Zamek w Penkun i okolice

  • DST 119.97km
  • Czas 06:11
  • VAVG 19.40km/h
  • VMAX 35.74km/h
  • Temperatura 24.0°C
  • Sprzęt Stevens Galant
  • Aktywność Jazda na rowerze
Poniedziałek, 15 sierpnia 2011 | dodano: 15.08.2011

Szczecin – Dobra – Buk – Loecknitz – Krackow – Penkun – Sommersdorf – Wartin – Luckow - Petershagen – Schoenfeld – Tantow – Rosow – Rosówek – Kołbaskowo – Smolęcin – Warzymice – Rajkowo – Szczecin



Pogoda idealna, pochmurnie, bez deszczu, bez upału. Niestety dosyć wietrznie.

Na początek jazda do Loecknitz na zakupy, w domowej lodówce pustki. Dalsza trasa, jazda rekreacyjna połączona ze zwiedzaniem.





Borowik szlachetny przy drodze w Dobrej.




Zamek w Perkun z 1614 roku.



Pałac w Wartin



Z bliska




Casekow, węzeł szkaków turystycznych. Jednym z celów wycieczki było odnalezienie szlaku turystycznego do Gramzow, gdzie znajdują się ruiny klasztoru, przypominające nieco te z Trzęsacza. Jak widać, drogę odnalazłem, w przyszłości, trzeba będzie się po niej przejechać.

url=http://photo.bikestats.eu/zdjecie,208713,maerchenpark-w-petershagen.html][/url]


Przypałacowy „Maerchenpark” – „bajkowy park” w Petershagen.



W parku liczne gatunki drzew i krzewów wraz tablicami.

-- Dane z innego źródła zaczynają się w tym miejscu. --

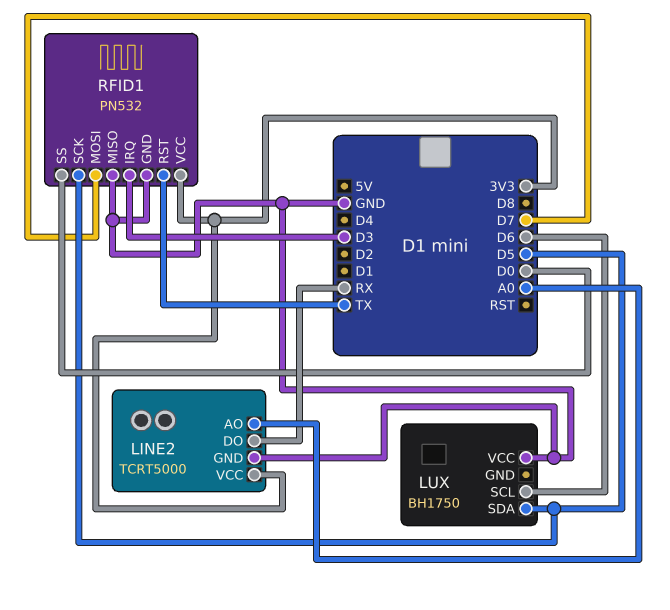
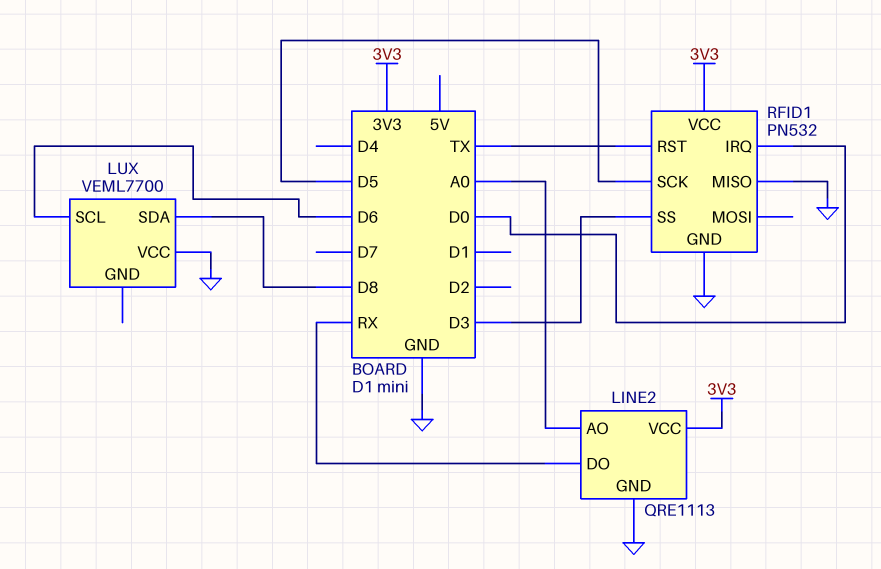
LINE2: TCRT5000 -> QRE1113
LUX: BH1750 -> VEML7700
LUX pin SDA: D5 -> D8
RFID1 pin IRQ: D3 -> D0
RFID1 pin MOSI: D7 -> none
RFID1 pin SS: D0 -> D3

Poza tym po drodze mnóstwo zabytkowych kościołów.


Na koniec od Marka ze Szczecina dla Marka z Rzepina link, z filmem i zdjęciami z drugiego dnia festiwalu sztucznych ogni.

http://www.mmszczecin.pl/382795/2011/8/15/pyromagic--najlepszy-pokaz-fajerwerkow-dali-czesi-relacja-wideo-zdjecia?category=news


Za rok, festiwal odbędzie się po raz piąty, pokazy zorganizują firmy które zajmowały pierwsze miejsca.


Przy pierwszym pokazie zaczęło padać, wkrótce nastąpiło oberwanie chmury, na festiwalu spotkałem montera61, który zawsze parkuje rowerem w tym samym miejscu, wspomogłem go swoim parasolem. Gratulacje do montera za bezbłędne wytypowanie wyniku. Ja obstawiałem na Chorwacje, choć pokaz poza konkursem polskiej firmy Surex też był super (najlepsza końcówka ze wszystkich pokazów), szkoda, że nie ma filmiku w internecie, chyba deszcz przegonił wszystkich filmowców.